As many of my generation, I first encountered Elwyn Brooks White as the author of Charlotte’s Web. In college, The Elements of Style was an often-recommended guide to prose composition, written by William Strunk in 1918 and by White revised in the 1950s. With these associations, E. B. White would for years be summed up in my mind.
Some time ago I found a collection of his “Notes and Comment” writings for The New Yorker. It now rests on my bedside table, and most nights I dip in at day’s end. In our age of the rant, it’s pleasurable to read prose of a decent, civilized, and ironic character: prose which recalls a time when irony was not mere sarcastic contempt. His work suggests a man of principle and conviction, but of some reservation also. One imagines him too kind to engage in polemic, though the firmness of his convictions seems clear. John Updike, in Due Considerations: Essays and Criticism, states that White’s writing career began with an essay describing his reaction to a waitress who had spilled a glass of buttermilk on him:
with composure and dignity, he comforted the waitress, paid for the soup and even left her a tip, while the entire restaurant gaped in awe. The readers loved it. Andy [i.e. White] discovered that “the world would pay a man for setting down a simple, legible account of his own misfortunes.” For most of the rest of his career, Andy published steady accounts of his own misfortunes, to popular acclaim.
Having read a good deal of White’s published works, I find the story credible. The words “simple” and “legible” well describe the sort of prose you will get from an E. B. White essay. He writes in defence of humanist values, principally of freedom of thought, critical expression, and the dignity of the individual. Much of his work concerns compassion and solidarity, themes which are prominent in his writings for children.
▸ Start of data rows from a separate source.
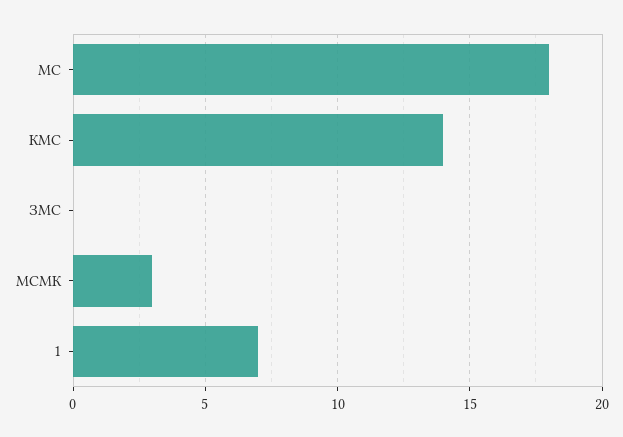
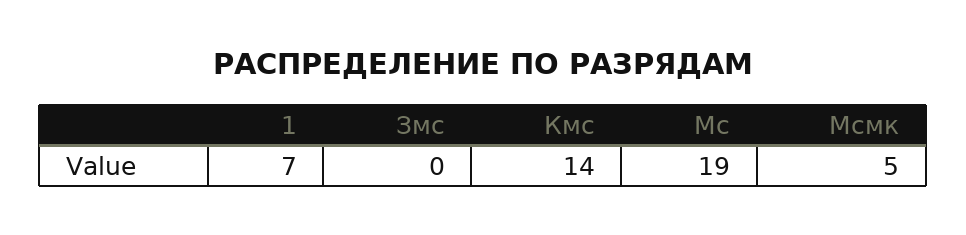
МС: 18 -> 19
МСМК: 3 -> 5

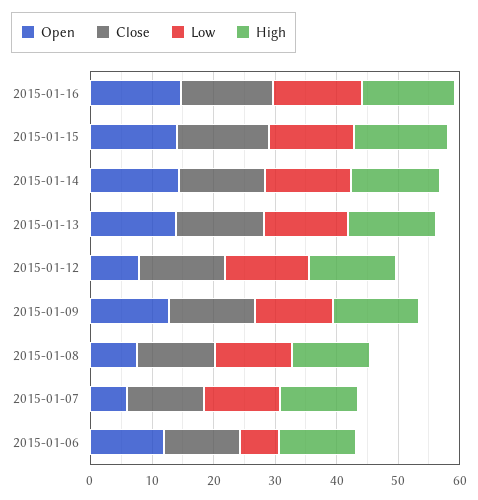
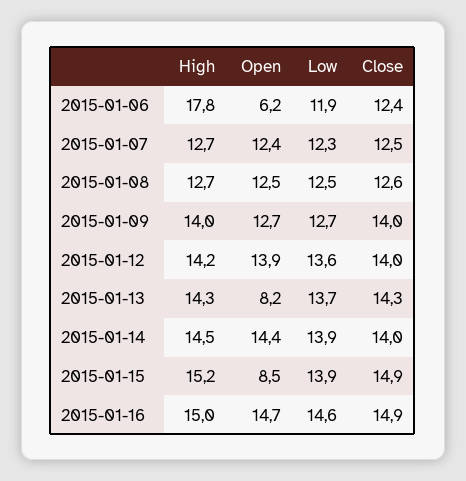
Open, 2015-01-15: 14 -> 8.5
Open, 2015-01-13: 14 -> 8.2
Open, 2015-01-12: 8 -> 13.9
Open, 2015-01-08: 8 -> 12.5
Open, 2015-01-07: 6 -> 12.4
Open, 2015-01-06: 12 -> 6.2
Low, 2015-01-06: 6 -> 11.9
High, 2015-01-06: 12 -> 17.8

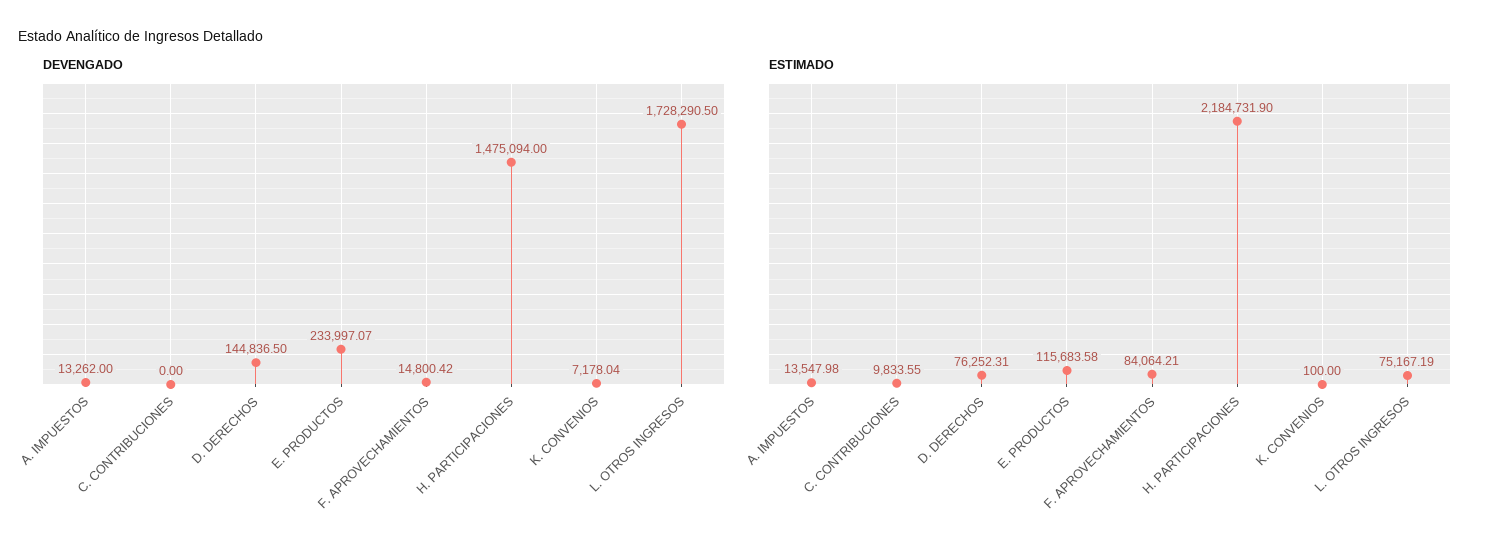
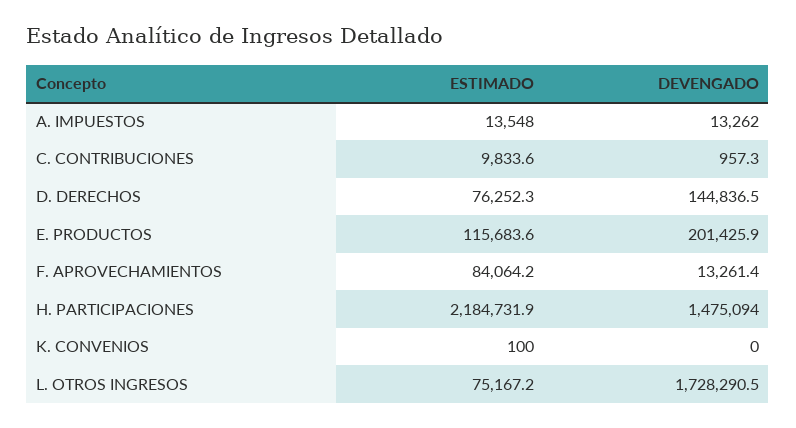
DEVENGADO, C. CONTRIBUCIONES: 0 -> 957.3
DEVENGADO, E. PRODUCTOS: 233997.07 -> 201425.9
DEVENGADO, F. APROVECHAMIENTOS: 14800.42 -> 13261.4
DEVENGADO, K. CONVENIOS: 7178.04 -> 0

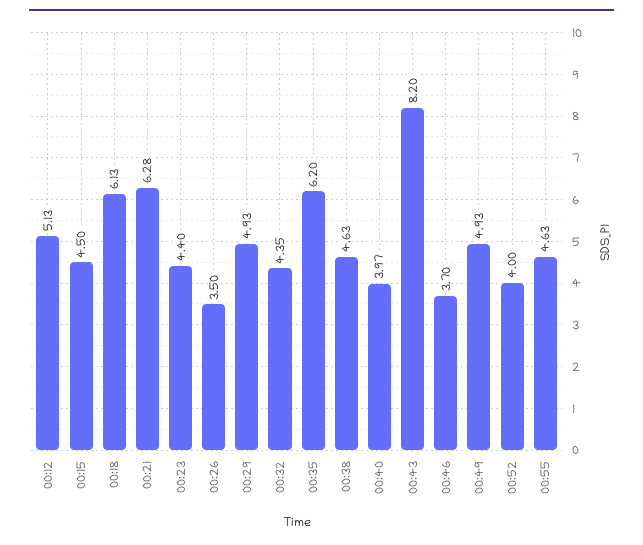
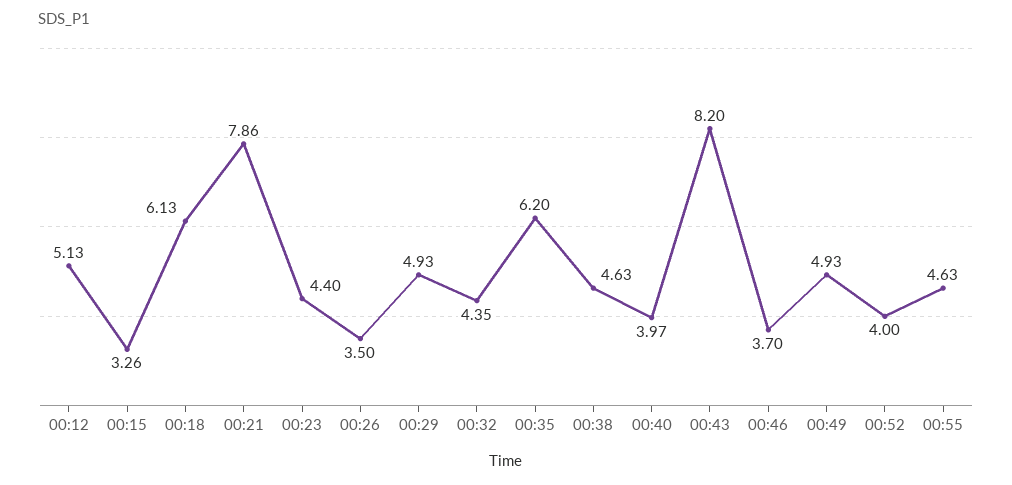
00:15: 4.5 -> 3.26
00:21: 6.28 -> 7.86

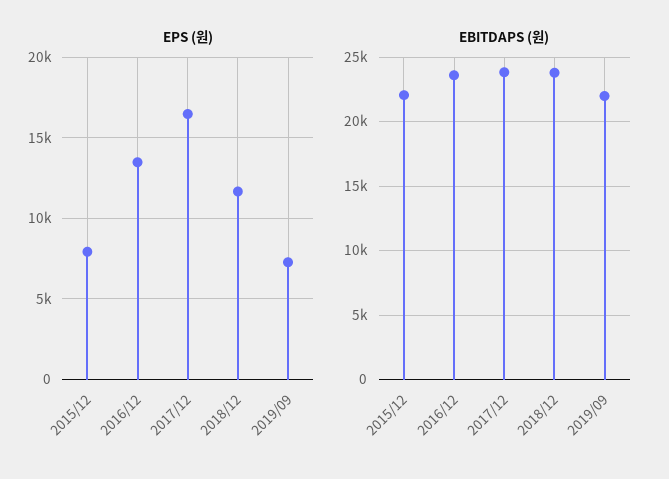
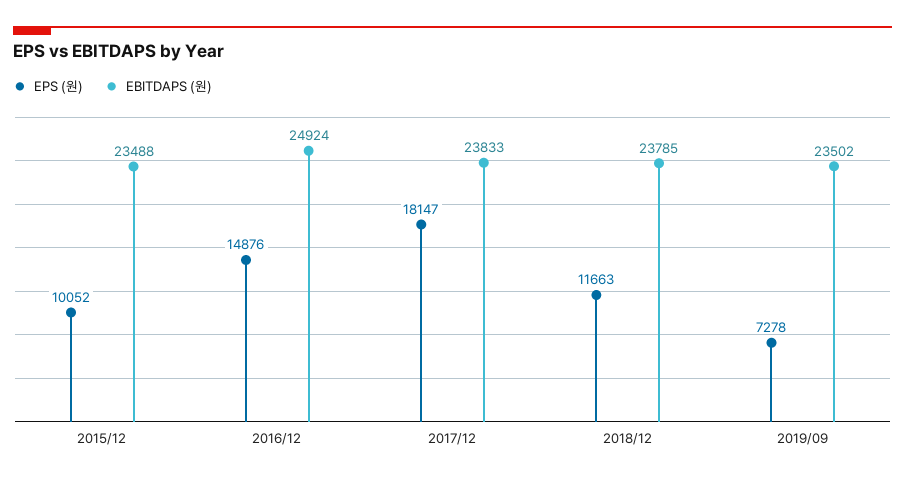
EPS (원), 2015/12: 8000 -> 10052
EPS (원), 2016/12: 13500 -> 14876
EPS (원), 2017/12: 16500 -> 18147
EBITDAPS (원), 2015/12: 22000 -> 23488
EBITDAPS (원), 2016/12: 23500 -> 24924
EBITDAPS (원), 2019/09: 22000 -> 23502

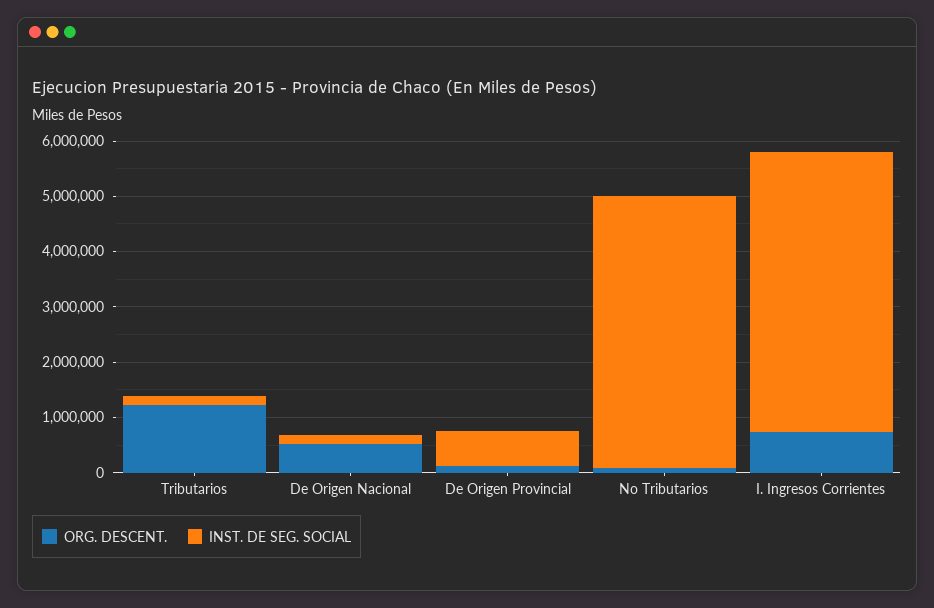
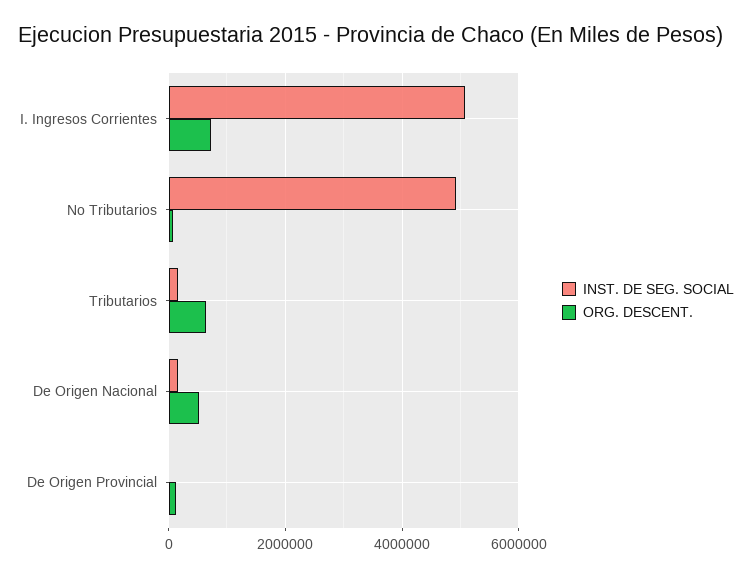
ORG. DESCENT., Tributarios: 1200000 -> 600000
INST. DE SEG. SOCIAL, De Origen Provincial: 600000 -> 0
In recent years he has been blamed for having introduced “hyper-correctness” into the teaching of English prose composition. Some of his grammatical dicta, for instance the prohibition against splitting of infinitives, are seen as nit-picking. To some readers, his style will seem antique and stilted — a perception doubtless compounded by The New Yorker’s insistence that he write in the third person. Against these charges, I’ll say only that in times of war and inquisition, when much was at stake, E. B. White took a clear and thoughtful stand against tyranny, and even when confronting his opponents he was generous and thoughtful. Never having allowed himself to lose grip on his wit, nor his wits, he has left us a useful legacy.